━━ SELECTED EXTRACT

Summary

Specialisation Data Analysis and Interpretation
Course Regression Modeling in Practice
Education Institution Wesleyan University
Publisher Coursera
Assignment Test a Basic Linear Regression Model

Introduction

Besides the historical fascination on Mars due to its proximity and some similarities with Earth, the collection of facts allow scientists to put together a big jigsaw puzzle.

An announcement made by NASA just recently about evidence of flowing liquid water on the surface of Mars just adds to all that is known and the curiosity, or even need, to find out much more.

The Data Set

With all the talks about Mars, including both Science and Fiction (a Ridley Scott’s movie called The Martian, based on the book with the same name, by Andy Weir was released on early Oct/15), the data set chosen for this assignment is the Mars Craters.

The Mars Craters Study, presents a global database that includes 378,540 Mars craters, with diameter of 1 km or larger, that were created between 4.2 and 3.8 billion years ago during a period of heavy bombardment (i.e. impacts of asteroids, proto-planets, and comets).

The data set was made available by Wesleyan University/Coursera as part of the Data Analysis and Interpretation Specialisation, from the Ph.D. Thesis Planetary Surface Properties, Cratering Physics, and the Volcanic History of Mars from a New Global Martian Crater Database (2011) by Robbins, S.J., University of Colorado at Boulder.

Topic of Interest

The data set provides a catalogue of craters on Mars. The initial thoughts are about checking for patterns that could identify specific major events that might have happened and that would have significant impact on Mars’ geology, climate and life as a planetary body.

Codebook

As the initial data set has only nine variables, they could all the relevant to formulate hypothesis and help in leading to a conclusion, so all the variables will be kept for this assignment.

Variables

  • CRATER_ID: crater ID for internal sue, based upon the region of the planet (\({1 \over 16}\)), the “pass” under which the crate was identified, ad the order in which it was identified
  • LATITUDE_CIRCLE_IMAGE: latitude from the derived centre of a non-linear least-squares circle fit to the vertices selected to manually identify the crater rim (units are decimal degrees North)
  • LONGITUDE_CIRCLE_IMAGE: longitude from the derived centre of a non-linear least-squares circle fit to the vertices selected to manually identify the crater rim (units are decimal degrees East)
  • DIAM_CIRCLE_IMAGE: diameter from a non-linear least squares circle fit to the vertices selected to manually identify the crater rim (units are km)

━━━━
━━ STORED ROWS

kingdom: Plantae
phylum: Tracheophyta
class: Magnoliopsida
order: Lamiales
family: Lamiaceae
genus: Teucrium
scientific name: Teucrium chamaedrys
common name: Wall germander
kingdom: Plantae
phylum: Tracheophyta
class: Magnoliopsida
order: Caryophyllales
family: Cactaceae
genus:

━━━━

= EXERCISE AIM =
Pick up the Mars craters assignment write-up after its last line and carry it further.

= WRITTEN ANSWER =
  • DEPTH_RIMFLOOR_TOPOG: average elevation of each of the manually determined N points along (or inside) the crater rim (units are km)
    • Depth Rim: Points are selected as relative topographic highs under the assumption they are the least eroded so most original points along the rim
    • Depth Floor: Points were chosen as the lowest elevation that did not include visible embedded craters
  • MORPHOLOGY_EJECTA_1: ejecta morphology classified.
    • If there are multiple values, separated by a “/”, then the order is the inner-most ejecta through the outer-most, or the top-most through the bottom-most
  • MORPHOLOGY_EJECTA_2: the morphology of the layer(s) itself/themselves. This classification system is unique to this work.
  • MORPHOLOGY_EJECTA_3: overall texture and/or shape of some of the layer(s)/ejecta that are generally unique and deserve separate morphological classification.
  • NUMBER_LAYERS: the maximum number of cohesive layers in any azimuthal direction that could be reliably identified

Test a Basic Linear Regression Model

Variables

In the original full database:

  • Diameter (DIAM_CIRCLE_IMAGE) is a quantitative variable that ranges from 1.00 to 1,164.22. It will be used as the dependent variable in this test.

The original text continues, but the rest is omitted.